## Consignes
#1 Relevez tous les intertitres du texte sur les troubles du sommeil.
#2 Rédigez la suite du texte sur les troubles du sommeil à partir de sa dernière ligne.

## Texte d'étude
* * * * *

Le ronflement est présent chez 30 à 40 % des adultes. Dans sa forme simple, il n’implique pas d’apnées. Associé à des pauses respiratoires, une somnolence ou une hypertension, il doit faire évoquer un syndrome d’apnées obstructives du sommeil et justifie une exploration.

Réveils nocturnes fréquents

Se réveiller une à deux fois par nuit peut être normal. Des réveils répétés, difficiles à expliquer, orientent vers une insomnie de maintien, un SJSR, des apnées du sommeil ou un trouble anxieux.

Impossible de s'endormir

L’insomnie d’endormissement (délai > 30 minutes, plusieurs fois par semaine) peut être situationnelle ou chronique. Elle peut relever d’une insomnie primaire, d’un SRPS ou d’un trouble anxieux associé.

Jambes agitées, mouvements nocturnes

Les mouvements périodiques des membres pendant le sommeil (MPJS) sont souvent associés au SJSR mais peuvent exister indépendamment. Ils fragmentent le sommeil sans que le dormeur en soit toujours conscient.

Ces signes qui doivent faire penser à l'apnée du sommeil

Certains symptômes, pris isolément, peuvent passer inaperçus. Combinés, ils constituent un tableau clinique évocateur d’un SAS :

  • Nycturie (besoin d’uriner la nuit ≥ 2 fois)

* * * * *

## Données brutes

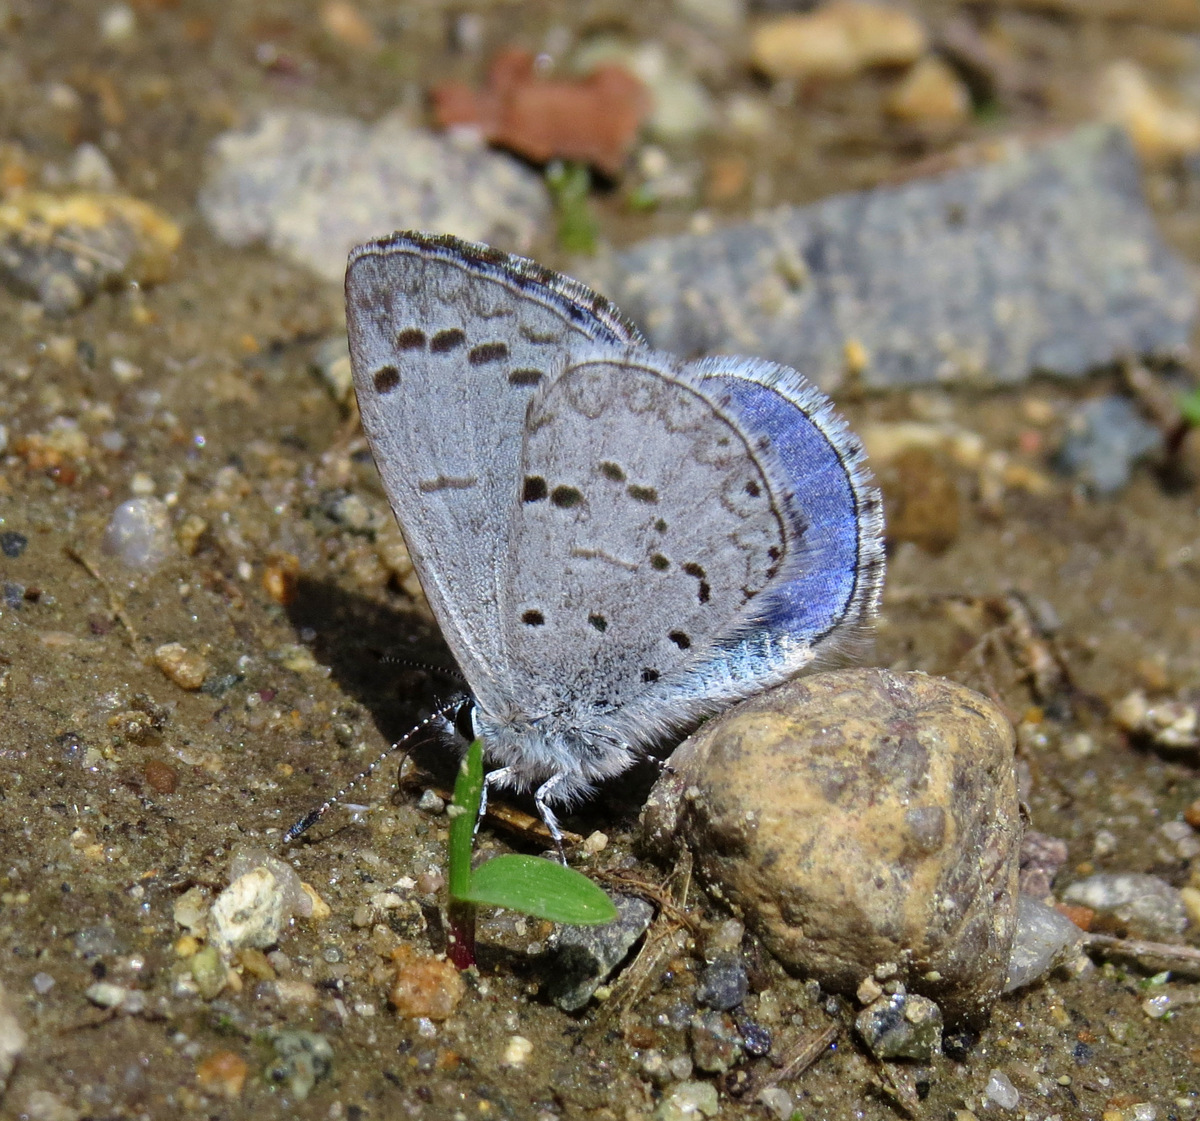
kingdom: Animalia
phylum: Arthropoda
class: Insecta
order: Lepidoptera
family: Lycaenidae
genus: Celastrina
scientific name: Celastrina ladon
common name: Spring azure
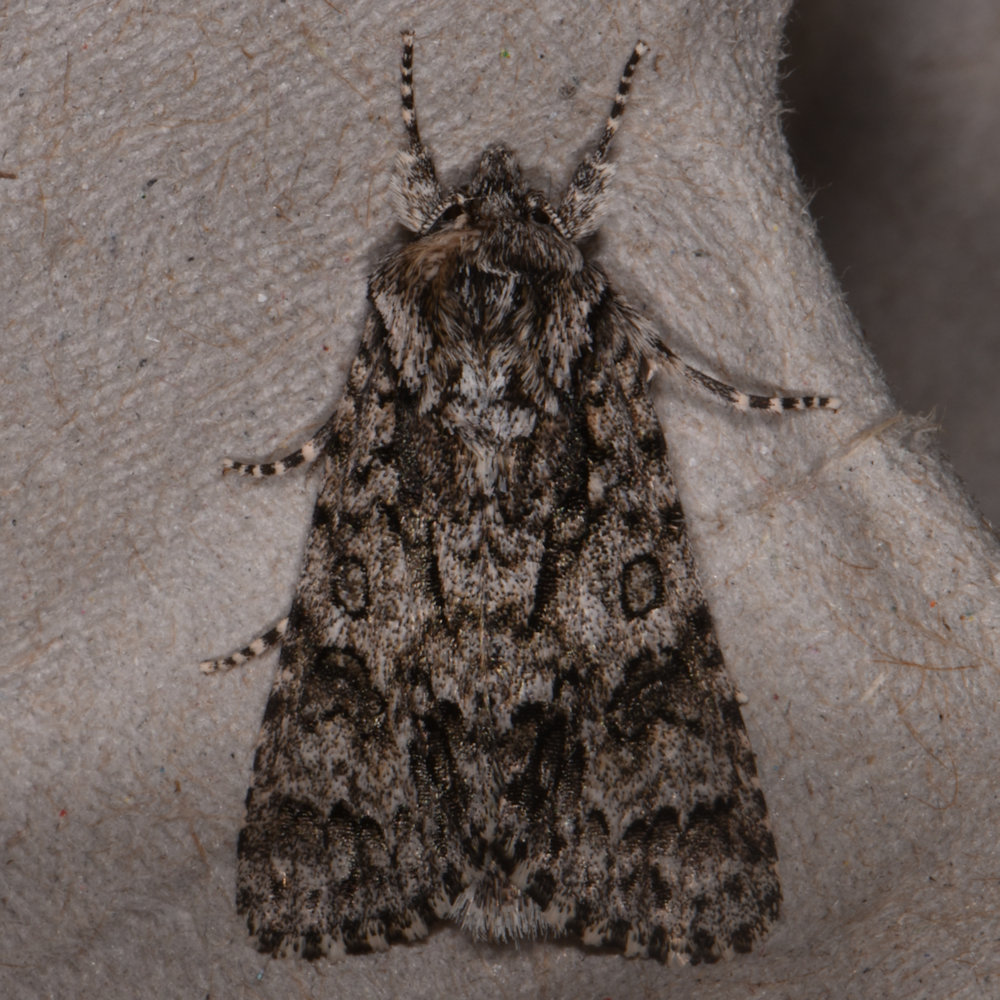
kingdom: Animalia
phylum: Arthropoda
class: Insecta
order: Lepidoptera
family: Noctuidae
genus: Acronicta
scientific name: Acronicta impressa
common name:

* * * * *

## Liste des réponses
#1
- Réveils nocturnes fréquents
- Impossible de s'endormir
- Jambes agitées, mouvements nocturnes
- Ces signes qui doivent faire penser à l'apnée du sommeil

#2
  • Réveils en suffocation ou sensation d’étouffement
  • Pauses respiratoires observées par le partenaire
  • Maux de tête matinaux quotidiens
  • Bouche sèche au réveil

Si vous présentez plusieurs de ces symptômes, ne tardez pas à consulter. Le SAS non traité multiplie par 2 à 3 le risque d’AVC et d’infarctus.

Les troubles du sommeil chez l'enfant

Les troubles du sommeil chez l’enfant sont fréquents mais souvent banalisés ou confondus avec des comportements normaux. Pourtant, un sommeil perturbé peut impacter la croissance, la concentration scolaire, le comportement et le développement émotionnel. Les parasomnies (terreurs nocturnes, somnambulisme), les troubles respiratoires nocturnes, l’insomnie comportementale et les retards de phase méritent chacun une attention spécifique.

Les troubles du sommeil chez l’enfant

Chez l’enfant en bas âge (0–5 ans) : les réveils nocturnes répétés, les difficultés d’endormissement et les terreurs nocturnes sont les motifs de consultation les plus fréquents. Une approche comportementale et parentale est souvent suffisante.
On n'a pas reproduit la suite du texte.